Tensor parallelism in image models like Unet

Hello!!!
I describe my problem.

I have a PC with 2 Tesla P40 GPUs. I have a Unet model that segments an image for me. Given a resizable image, I get the binary mask.

However, I have 4k images, which a single GPU does not fit, and I get a memory error simply with the processing of the 1st layer.

I have tried the FSDP module of pytorch, however, when I put 2 processes in it, it does the segmentation 2 times, and gives me a memory error for the 4k images. Therefore I assume that model parallelism alone is not enough, since a single layer (the first) does not fit on a single GPU.

I was thinking about tensor parallelism, with references like:
1- GitHub - NVIDIA/Megatron-LM: Ongoing research training transformer models at scale (but I interpret that they only focus on LLM text and not images)
2- GitHub - tunib-ai/parallelformers: Parallelformers: An Efficient Model Parallelization Toolkit for Deployment (which I also have the impression that they only cover NLP models)
3- model-parallelism/B_unet_model_sharding.py at main · garg-aayush/model-parallelism · GitHub (I see that they apply model parallelism here but I don’t see that they use tensor parallelism in images.)
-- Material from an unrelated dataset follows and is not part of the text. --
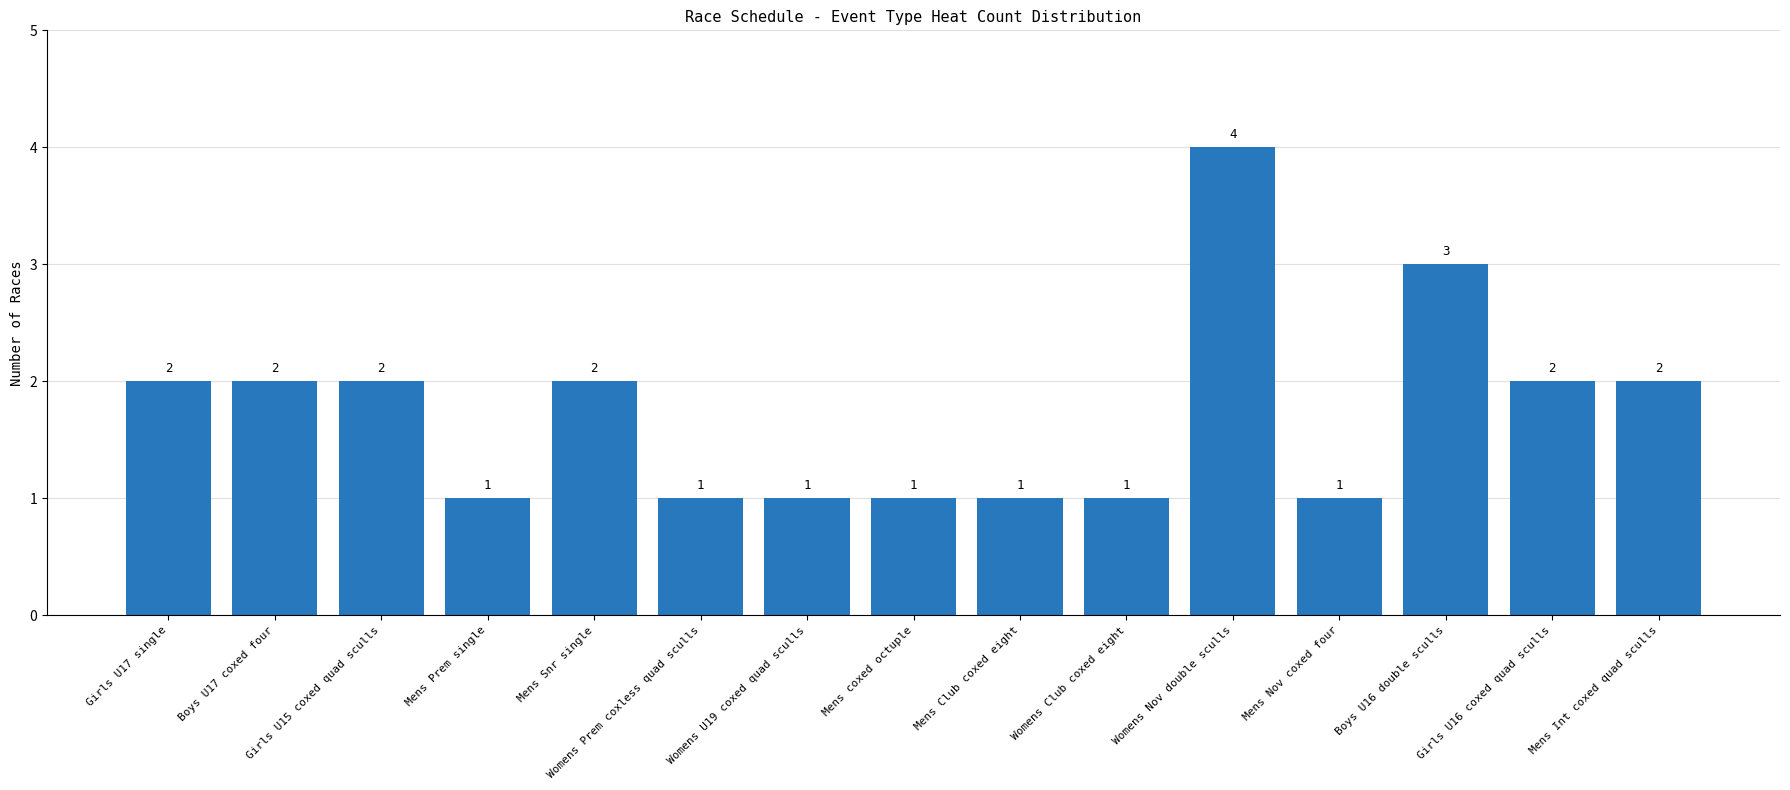

Approximately how many times larger is the value at Mens coxed octuple compared to Mens Prem single?

1.0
I have also tried HuggingFace’s accelerae library, but it gives me incorrect output (see issue: Incorrect output when using accelerate in a pytorch Unet model · Issue #2849 · huggingface/accelerate · GitHub).

Do you know if there is any solution already implemented for tensor parallelism in image models? I also want to know if a model already trained on a single GPU needs to be retrained to apply this parallelism, how would that be done?

Hi Cyn!

I don’t have anything to say about “tensor parallelism.” However …
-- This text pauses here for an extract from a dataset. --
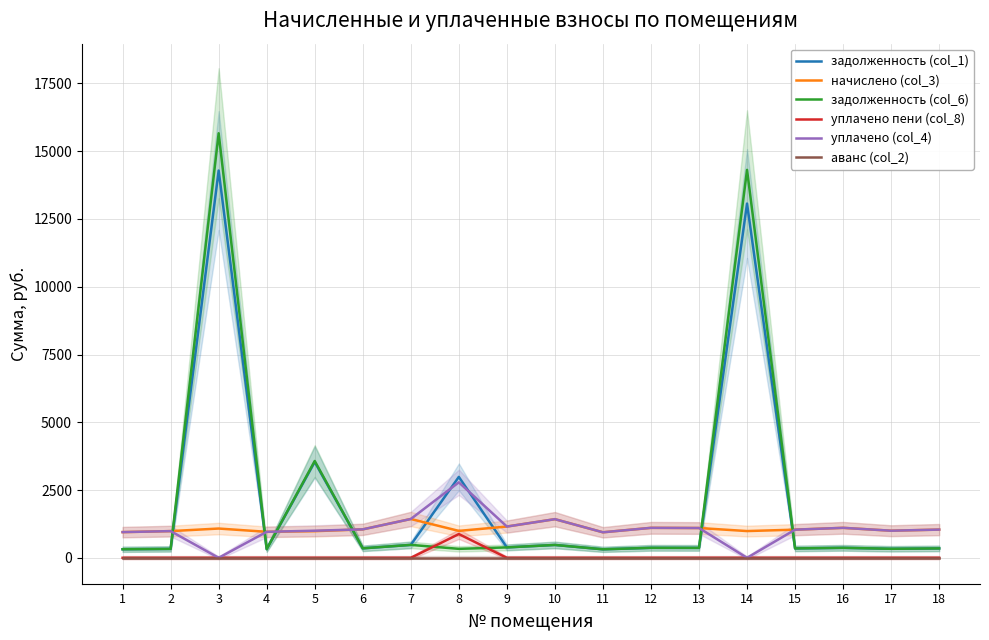

True or false: уплачено пени (col_8) has more than 1 points higher than both neighbors.

False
If you hew to the careful design detailed in the original U-Net paper, you
can use the “tiling strategy” described in that paper to process images of
arbitrary size.

You could presumably distribute the tiles across your two gpus, but
following the basic use case of pytorch’s DistributedDataParallel,
you could distribute batch elements across your gpus (with the tiling
for any given image occurring on a single gpu).

Best.

K. Frank

Maybe reduce the batch size?

Thanks for the question!

To make sure I understand your question let me rephrase: You have a trained image model, and would like to do inference on 4,000 images using the model. And feeding all the 4,000 images together into GPU would cause out-of-memory error.

If that’s the case, there might be no need to do FSDP/TP on the model because the model can fit in GPU memory. Can you simply separate the 4,000 images in to groups and only feed a subset of the image into the model at one time? E.g. can you feed 1 image into the model and obtain correct result? If so you can binary search the largest group size that fit into memory. You can still parallelize inference by running on two GPUs simultaneously, each on 2,000 images.